Akibatnya kargo over supply dan kejadian ini membuat penjualan harus dilakukan di pasar internasional dengan kondisi rugi. Padahal, komoditas ini juga tak pernah masuk ke Indonesia dan dipergunakan seperti tujuan awalnya.

Dalam pengusutan kasus ini, KPK telah memeriksa banyak saksi. Di antaranya Dirut Pertamina periode 2014-2017 Dwi Soetjipto, Senior VP Gas Pertamina periode 2011-2012 Nanang Untung, mantan Direktur Utama Pertagas Niaga Jugi Prajogio hingga Dirut PT Perusahaan Listrik Negara/PLN (Persero) periode 2011-2014 Nur Pamudji.

Kemudian, Dahlan Iskan beberapa waktu lalu. Saat memeriksa Dahlan sebagai saksi kasus ini, penyidik KPK mendalami kontrak pengadaan Liquefied Natural Gas (LNG) di PT Pertamina tahun 2011-2021. Selain itu, penyidik juga mendalami penentuan kebijakan Pemerintah dalam menetapkan kebutuhan Liquefied Natural Gas (LNG) di Indonesia pada saat itu.
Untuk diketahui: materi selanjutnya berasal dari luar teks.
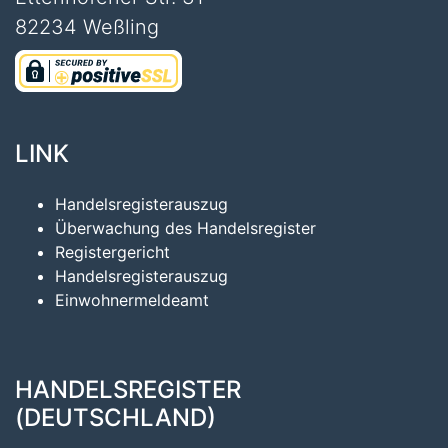
82234 Weßling
LINK
Handelsregisterauszug
Überwachung des Handelsregister
Registergericht
Handelsregisterauszug
Einwohnermeldeamt
HANDELSREGISTER
(DEUTSCHLAND)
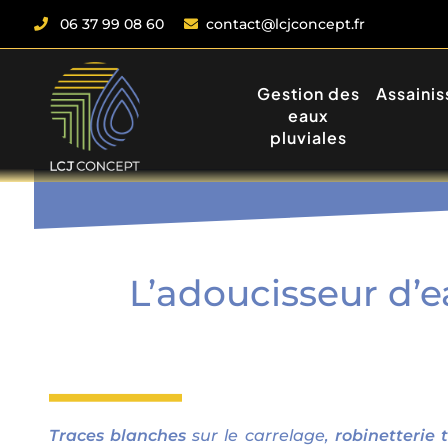
06 37 99 08 60
contact@lcjconcept.fr
Gestion des
Assaini
eaux
pluviales
L’adoucisseur d’e
T
races blanches
sur le carrelage,
robinetterie 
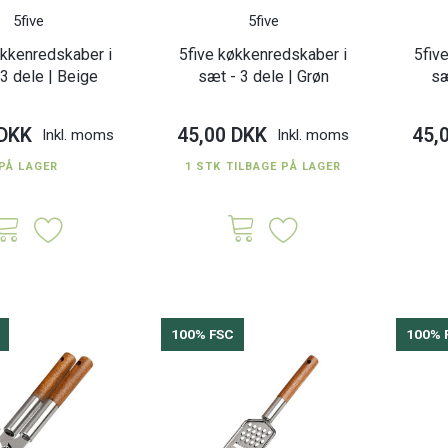
5five
5five
økkenredskaber i
5five køkkenredskaber i
5fiv
 3 dele | Beige
sæt - 3 dele | Grøn
sæ
 DKK
45,00 DKK
45,
Inkl. moms
Inkl. moms
PÅ LAGER
1 STK TILBAGE PÅ LAGER
100% FSC
100% FSC
100% FSC
100% 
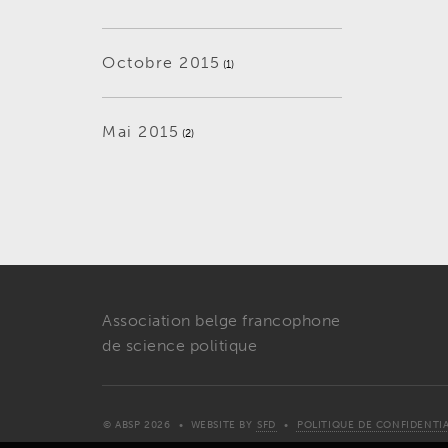
Octobre 2015
(1)
Mai 2015
(2)
Association belge francophone
de science politique
© ABSP 2026
• WEBSITE BY
SFD
•
POLITIQUE DE CONFIDENTIA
“Dikonfirmasi mengenai proses dilakukannya kontrak pengadaan Liquefied Natural Gas (LNG) di PT PTMN (Pertamina) tahun 2011-2021,” Kepala Bagian Pemberitaan KPK Ali Fikri.
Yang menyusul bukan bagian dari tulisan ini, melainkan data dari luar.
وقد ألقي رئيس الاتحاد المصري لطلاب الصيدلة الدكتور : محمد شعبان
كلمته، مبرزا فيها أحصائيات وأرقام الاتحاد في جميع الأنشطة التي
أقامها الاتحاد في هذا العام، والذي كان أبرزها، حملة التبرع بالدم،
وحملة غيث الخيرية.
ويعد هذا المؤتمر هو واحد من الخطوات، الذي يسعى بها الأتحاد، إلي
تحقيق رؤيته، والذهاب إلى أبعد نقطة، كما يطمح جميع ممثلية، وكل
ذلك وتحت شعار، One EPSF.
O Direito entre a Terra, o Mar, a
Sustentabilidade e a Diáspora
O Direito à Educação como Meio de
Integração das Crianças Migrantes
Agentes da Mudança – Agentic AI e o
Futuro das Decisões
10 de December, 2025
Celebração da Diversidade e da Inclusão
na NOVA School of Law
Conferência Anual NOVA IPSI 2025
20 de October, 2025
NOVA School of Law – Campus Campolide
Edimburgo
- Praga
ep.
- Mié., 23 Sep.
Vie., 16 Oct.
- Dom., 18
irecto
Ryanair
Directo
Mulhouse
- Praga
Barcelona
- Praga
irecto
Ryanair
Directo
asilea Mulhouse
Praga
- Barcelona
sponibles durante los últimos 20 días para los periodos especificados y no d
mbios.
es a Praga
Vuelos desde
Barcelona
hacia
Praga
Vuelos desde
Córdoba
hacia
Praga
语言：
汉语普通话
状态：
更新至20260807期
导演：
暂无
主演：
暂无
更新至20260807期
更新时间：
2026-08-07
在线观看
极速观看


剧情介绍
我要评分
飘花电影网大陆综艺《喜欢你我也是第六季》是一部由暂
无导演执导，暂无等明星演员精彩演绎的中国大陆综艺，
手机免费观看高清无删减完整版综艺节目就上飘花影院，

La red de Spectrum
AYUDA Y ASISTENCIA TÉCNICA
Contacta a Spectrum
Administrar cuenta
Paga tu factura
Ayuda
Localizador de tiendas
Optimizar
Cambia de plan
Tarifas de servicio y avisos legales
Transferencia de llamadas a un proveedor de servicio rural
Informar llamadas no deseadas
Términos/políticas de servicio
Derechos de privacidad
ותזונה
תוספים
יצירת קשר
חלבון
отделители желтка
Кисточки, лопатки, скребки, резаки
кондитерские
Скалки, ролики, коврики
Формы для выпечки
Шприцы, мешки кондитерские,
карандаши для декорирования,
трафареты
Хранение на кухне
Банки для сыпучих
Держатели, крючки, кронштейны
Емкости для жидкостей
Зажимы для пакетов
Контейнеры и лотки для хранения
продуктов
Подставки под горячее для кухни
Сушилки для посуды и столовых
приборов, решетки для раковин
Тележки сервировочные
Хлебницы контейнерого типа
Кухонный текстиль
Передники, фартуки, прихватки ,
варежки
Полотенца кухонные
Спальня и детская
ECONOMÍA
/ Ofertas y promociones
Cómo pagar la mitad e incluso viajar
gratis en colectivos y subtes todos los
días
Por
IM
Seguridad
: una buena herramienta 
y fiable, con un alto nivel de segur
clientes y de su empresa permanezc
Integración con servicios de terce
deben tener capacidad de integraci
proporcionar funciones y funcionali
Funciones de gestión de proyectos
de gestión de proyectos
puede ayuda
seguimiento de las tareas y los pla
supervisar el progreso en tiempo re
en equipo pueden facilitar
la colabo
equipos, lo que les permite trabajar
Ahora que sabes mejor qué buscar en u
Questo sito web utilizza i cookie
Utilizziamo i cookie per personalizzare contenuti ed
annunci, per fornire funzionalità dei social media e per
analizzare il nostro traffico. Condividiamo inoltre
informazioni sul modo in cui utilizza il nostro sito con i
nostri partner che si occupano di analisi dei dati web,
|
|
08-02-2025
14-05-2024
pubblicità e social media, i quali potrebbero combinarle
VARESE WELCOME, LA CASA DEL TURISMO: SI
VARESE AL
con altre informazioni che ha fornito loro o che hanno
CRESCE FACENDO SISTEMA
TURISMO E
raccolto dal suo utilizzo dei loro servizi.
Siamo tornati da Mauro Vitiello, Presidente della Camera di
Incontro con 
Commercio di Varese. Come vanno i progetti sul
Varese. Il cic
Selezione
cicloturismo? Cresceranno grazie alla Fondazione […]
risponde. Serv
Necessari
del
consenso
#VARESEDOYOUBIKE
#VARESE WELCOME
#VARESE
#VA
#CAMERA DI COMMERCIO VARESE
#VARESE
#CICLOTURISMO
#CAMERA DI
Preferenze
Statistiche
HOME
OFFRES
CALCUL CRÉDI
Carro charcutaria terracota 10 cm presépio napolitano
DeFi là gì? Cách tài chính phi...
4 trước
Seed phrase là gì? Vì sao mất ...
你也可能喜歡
Usai diperiksa, Dahlan enggan mengungkap materi pemeriksaannya. Dalam pemeriksaan, Dahlan mengaku ditunjukan sejumlah dokumen oleh penyidik KPK.
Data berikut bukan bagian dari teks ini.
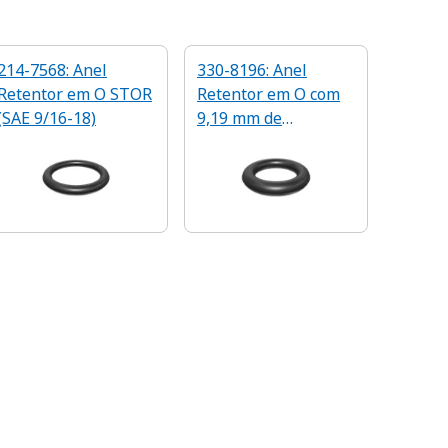
214-7568: Anel
330-8196: Anel
Retentor em O STOR
Retentor em O com
(SAE 9/16-18)
9,19 mm de
Diâmetro Interno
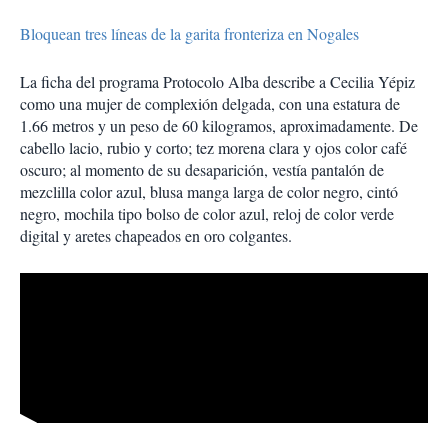
Bloquean tres líneas de la garita fronteriza en Nogales
La ficha del programa Protocolo Alba describe a Cecilia Yépiz
como una mujer de complexión delgada, con una estatura de
1.66 metros y un peso de 60 kilogramos, aproximadamente. De
cabello lacio, rubio y corto; tez morena clara y ojos color café
oscuro; al momento de su desaparición, vestía pantalón de
mezclilla color azul, blusa manga larga de color negro, cintó
negro, mochila tipo bolso de color azul, reloj de color verde
digital y aretes chapeados en oro colgantes.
“(Pemeriksaan) Lama karena baca dulu dokumen-dokumen lama, ternyata tandatangan saya berbeda ya antara (saat menjabat) Dirut PLN sama Menteri. Saya baru ingat,” ucap Dahlan sebelum meninggalkan gedung KPK, Jakarta.

Selebihnya, Dahlan tak mau bicara banyak. Ia hanya mengatakan diperiksa untuk melengkapi berkas perkara salah satu tersangka, yakni mantan Dirut PT Pertamina Persero, Karen Agustiawan. Namun, Dahlan enggan mengungkap lebih lanjut soal dugaan rasuah yang menjerat Karen. Ia mengklaim sudah menjelaskan yang diketahuinya terkait pengadaan itu ke penyidik.

“(Pemeriksaan) terkait Bu Karen. Iya (tersangka Karen Agustiawan),” kata Dahlan.

Dalam pengusutan kasus ini, KPK juga telah meminta Ditjen Imigrasi Kemenkumham mencegah empat orang ke luar negeri. Berdasarkan informasi yang dihimpun, para pihak yang dicegah yakni mantan Direktur Utama PT Pertamina Karen Agustiawan, eks Direktur Gas dan Energi Baru Terbarukan Pertamina Yenni Andayani, eks Direktur Gas Pertamina Hari Karyuliarto, dan anak kedua Karen bernama Dimas Mohamad Aulia.